Climate scientists are 95% certain that climate change is happening, is human-caused, and will have major negative effects on both humans and the natural world. Doing nothing to combat climate change is like ignoring an overloaded electrical outlet because, even though it’s a mess of frayed, sparking wires, there’s a small chance that it won’t eventually start a fire. If you do nothing and it doesn’t burn your house down, then you got lucky, but why take the risk? There’s nothing to gain by not buying a decent power strip and some new appliances. It’s a little bit of an investment, but far less expensive than the alternative. You can rebuild your house if it burns down—and we will be able to adapt, for the most part and at considerable expense, to climate change—but it’s foolish to rebuild your house when you could have prevented it from burning down in the first place.
Except for the 1.3°F of warming that we’ve already caused, major climate disruption is not a foregone conclusion. We can prevent climate change from hitting us with its worst effects, but only if we start doing something about it now. We have the means—wind, solar, and geothermal power, energy efficient building materials and techniques—all we need now is the will. Earth’s climate has been good to us. It’s been pretty stable for the past 10,000 years, and that stability has allowed our civilizations to develop and thrive.
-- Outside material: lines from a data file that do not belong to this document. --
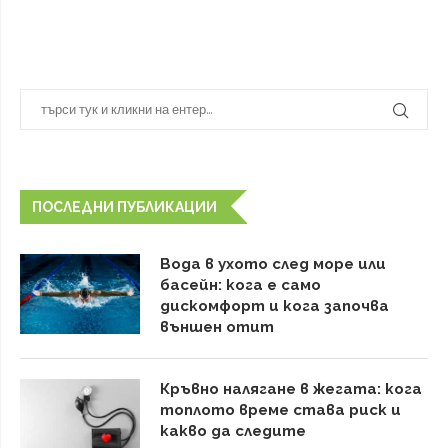
ПОСЛЕДНИ ПУБЛИКАЦИИ
Вода в ухото след море или
басейн: кога е само
дискомфорт и кога започва
външен отит
Кръвно налягане в жегата: кога
топлото време става риск и
какво да следите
If we let our fossil fuel use alter those climatic norms, we are leaving our children and grandchildren a less predictable, more unstable world. We have a responsibility to ensure that future generations have the same or better opportunities than we had; allowing climate change to happen would be an abdication of that responsibility. Let’s not let the opportunity to stop climate change pass us by; let’s do what needs to be done, embrace alternative energy and energy conservation, and leave the world as good and as livable a place as we found it.